The young conscripts saw off competition from 176,897 other entries to secure winnings of more than 1,000 dollars, four times
the average annual income here.
The servicemen were flown in from the remote South China Sea archipelago to receive their reward from communist party chief
Le Kha Phieu at a ceremony in the capital Friday.
The quiz was launched by the General Politics Department of the Vietnam People's Army between March and September as
part of its traditional propaganda work in the forces.
For all of the five countries who maintain garrisons in the disputed archipelago, sustaining morale among conscripts required to
serve on tiny islands, many of them no bigger than a football pitch, has proved a problem.

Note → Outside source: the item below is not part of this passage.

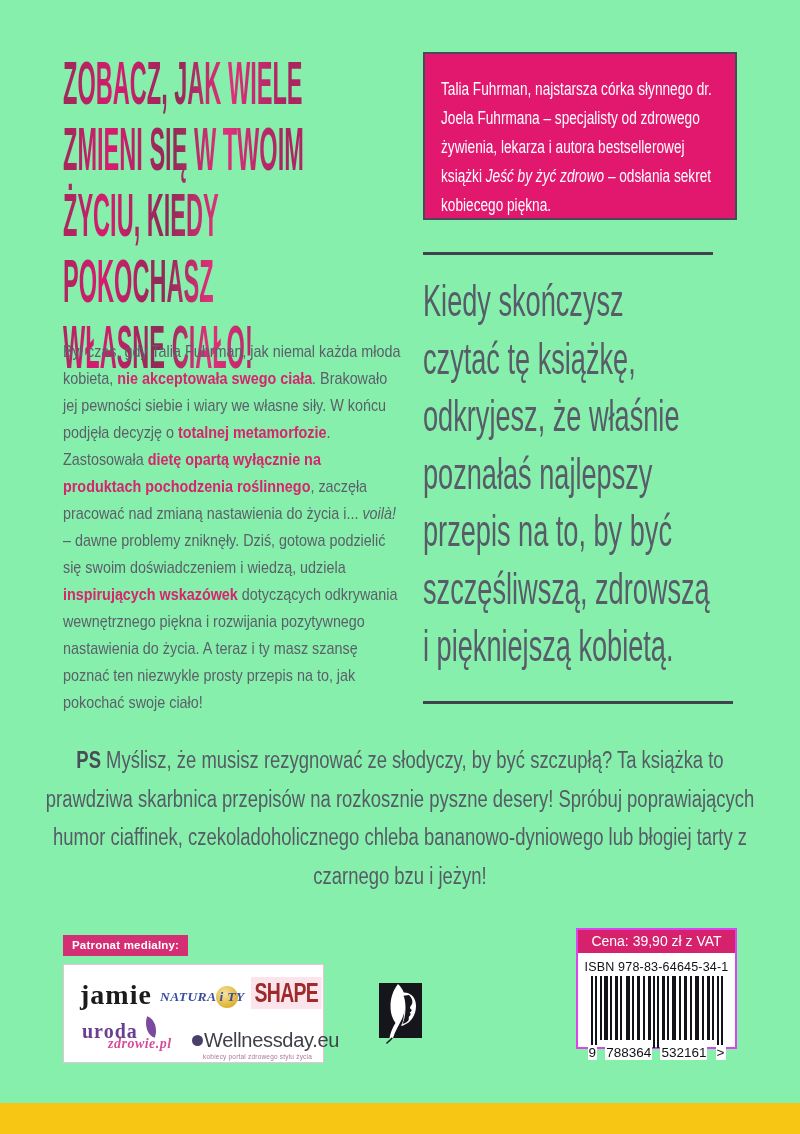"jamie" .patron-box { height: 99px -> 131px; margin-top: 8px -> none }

In June Vietnam announced that had it had provided television sets and video recorders to all of its garrisons in the archipelago
and set up broadcasting stations on five of the larger islands under its control.
Libraries have been established on the bigger islands while smaller islets receive regular supplies of books, and young people
are regularly flown in from the mainland for "cultural exchange activities," the official VNA news agency said.
"Island soldiers also engage in planting vegetables and raising domestic animals to add more nutrition to their daily meals ... As a
result 98 percent of island soldiers are regularly classified as being in good health," it added.
The archipelago's reefs and shoals have a land area of just 10 square kilometres spread over nearly 180,000 square kilometres
of sea.
According to a 1996 paper setting out Hanoi's territorial claim, Vietnam controls 20 of the islets, the Philippines eight, China
six, Malaysia three and Taiwan one.
Brunei also lays claim to part of the archipelago which is hotly contested because of its strategic position on the trade route
between northeast Asia, the Middle East and Europe, and the oil reserves which are believed to lie beneath the seas around it.
Talks between the Association of South East Asian Nations and China on a proposed code of conduct for the disputed area
have so far borne no fruit.
There have been no armed clashes on the islands since the late 1980s.
Agence France Presse - November 4, 2000.